▶ Your goal
Except for the pictures, output the records in full and exactly.

▶ Records for the exercise
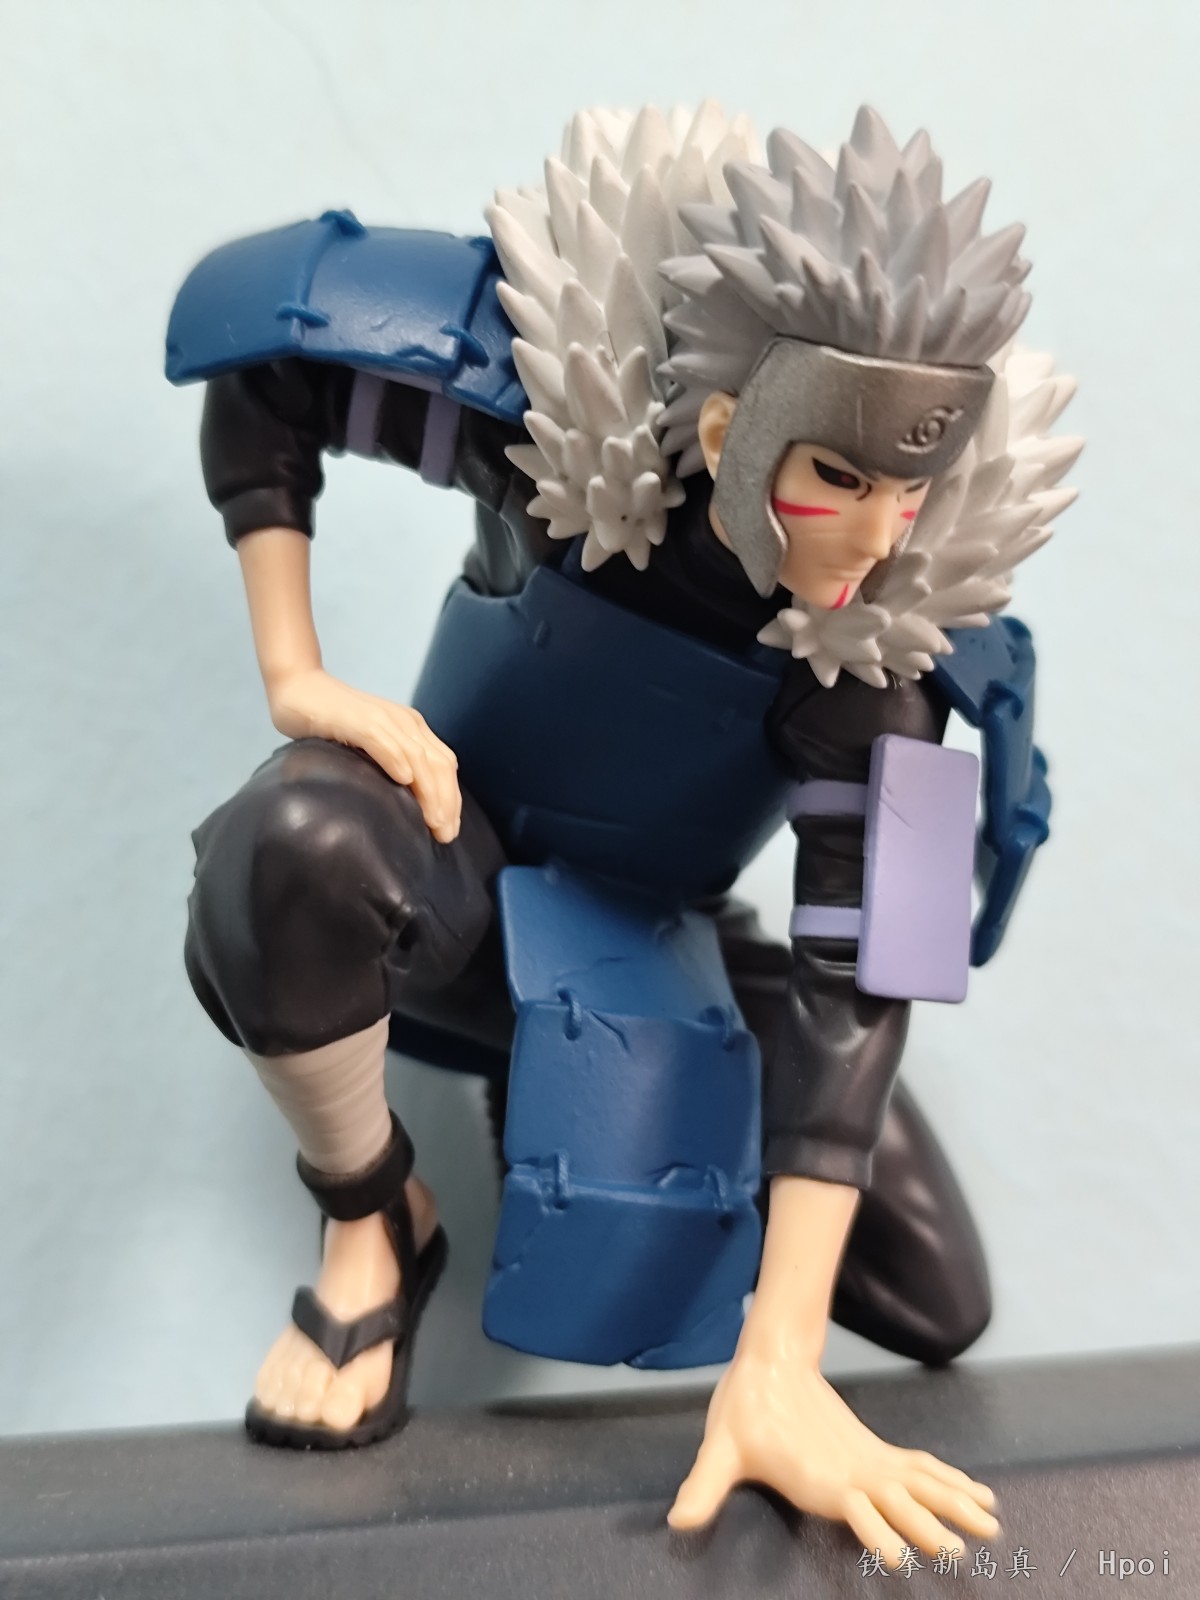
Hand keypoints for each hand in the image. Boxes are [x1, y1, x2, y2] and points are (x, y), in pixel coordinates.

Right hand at [267, 667, 461, 843]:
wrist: (298, 687)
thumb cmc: (330, 724)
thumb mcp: (371, 746)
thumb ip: (390, 766)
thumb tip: (408, 806)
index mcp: (412, 728)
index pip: (445, 765)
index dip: (452, 799)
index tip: (449, 831)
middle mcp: (404, 722)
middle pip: (439, 764)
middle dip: (446, 802)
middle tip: (445, 836)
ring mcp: (382, 719)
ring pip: (417, 757)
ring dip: (429, 791)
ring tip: (432, 821)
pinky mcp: (356, 719)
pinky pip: (381, 740)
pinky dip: (395, 760)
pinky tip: (404, 781)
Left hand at [669, 1335, 998, 1567]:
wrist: (769, 1358)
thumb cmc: (743, 1408)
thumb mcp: (719, 1449)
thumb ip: (703, 1487)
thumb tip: (676, 1522)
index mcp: (820, 1476)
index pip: (855, 1508)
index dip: (878, 1532)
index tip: (904, 1560)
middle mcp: (853, 1470)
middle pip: (901, 1499)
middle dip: (933, 1524)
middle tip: (966, 1551)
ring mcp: (867, 1459)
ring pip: (921, 1482)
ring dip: (955, 1501)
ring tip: (993, 1523)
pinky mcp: (872, 1451)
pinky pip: (920, 1468)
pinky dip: (949, 1481)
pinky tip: (975, 1493)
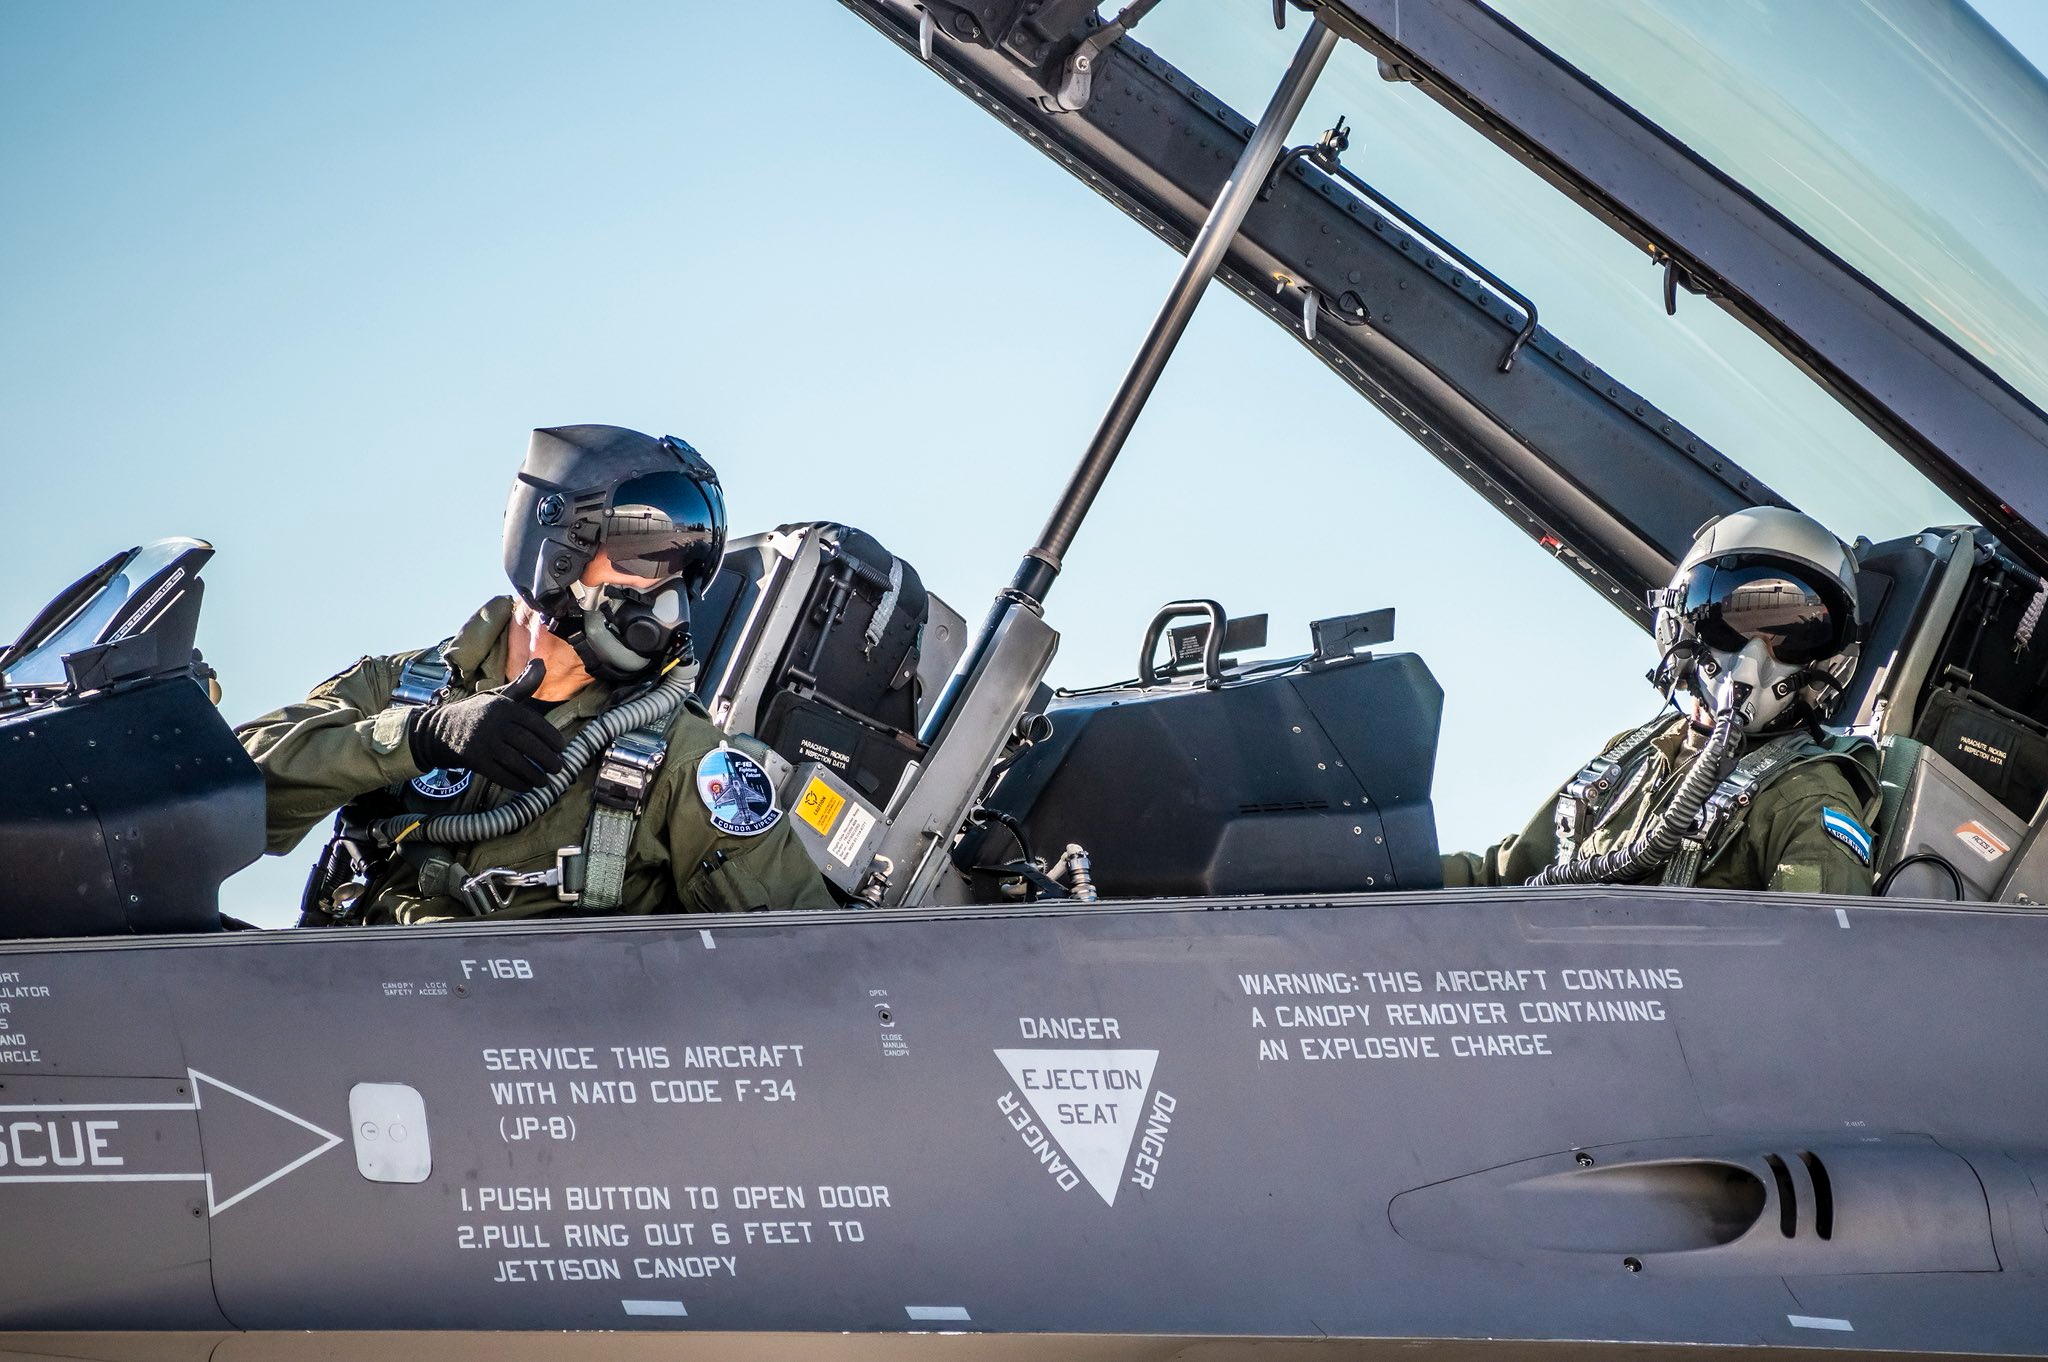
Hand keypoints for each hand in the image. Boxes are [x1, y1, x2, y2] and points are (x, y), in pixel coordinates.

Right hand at [406, 659, 566, 791]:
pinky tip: (527, 786)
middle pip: (527, 744)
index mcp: (503, 707)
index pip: (534, 723)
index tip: (560, 748)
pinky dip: (516, 782)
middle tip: (558, 768)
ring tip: (545, 781)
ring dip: (534, 774)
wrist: (440, 728)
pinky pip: (500, 774)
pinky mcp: (474, 759)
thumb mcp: (499, 696)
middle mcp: (494, 723)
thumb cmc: (478, 712)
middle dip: (546, 758)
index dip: (551, 737)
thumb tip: (542, 662)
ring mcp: (483, 742)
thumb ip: (523, 685)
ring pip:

▶ Solution to the problem
Hand keypoints for each hand in the image. Boxes are [x1, y1, x2, y2] and points are (x, y), in pixel coordinates.

Right hand at [267, 667, 461, 843]:
wrist: (298, 687)
thumb cmc: (330, 724)
thumb mcp: (371, 746)
thumb ip: (390, 766)
thumb tip: (408, 806)
index mcp: (412, 728)
index pip: (445, 765)
index dip: (452, 799)
index tip: (449, 831)
middle mcp: (404, 722)
middle pip: (439, 764)
middle dip: (446, 802)
middle tip: (445, 836)
ring mcp: (382, 719)
ring pip: (417, 757)
ring dip: (429, 791)
ring tip: (432, 821)
pinky mcp: (356, 719)
pinky pip: (381, 740)
pinky dip: (395, 760)
pinky tip: (404, 781)
Left hand at [669, 1335, 998, 1567]:
wrist: (769, 1358)
thumb cmc: (743, 1408)
thumb mcp: (719, 1449)
thumb ip: (703, 1487)
thumb tip: (676, 1522)
index mcp: (820, 1476)
index pip: (855, 1508)
index dip: (878, 1532)
index tip: (904, 1560)
middle mcp: (853, 1470)
middle pip: (901, 1499)
middle dip: (933, 1524)
middle tip: (966, 1551)
ring mcp: (867, 1459)
ring pip: (921, 1482)
ring dip: (955, 1501)
ring tip: (993, 1523)
pinky mcp: (872, 1451)
pinky pip: (920, 1468)
pinky dip: (949, 1481)
pinky tip: (975, 1493)
Hand keypoints for each hand in the image. Boxes are [x1, y1, x2, y2] and points are (x, y), in pixel coordinates.

Right hand at [406, 659, 566, 791]:
pinky tip: (527, 786)
middle pip: (527, 744)
index mcp: (503, 707)
index pip: (534, 723)
index tip: (560, 748)
pinky dip: (516, 782)
middle tip: (558, 768)
ring tip: (545, 781)
ring dip: (534, 774)
wrist: (440, 728)
pinky pip: (500, 774)
pinky mcp: (474, 759)
thumb mcp: (499, 696)
middle mcp: (494, 723)
thumb cmc: (478, 712)
middle dip: (546, 758)
index dip: (551, 737)
thumb tip: (542, 662)
ring mcp: (483, 742)
thumb ip: (523, 685)
ring pip:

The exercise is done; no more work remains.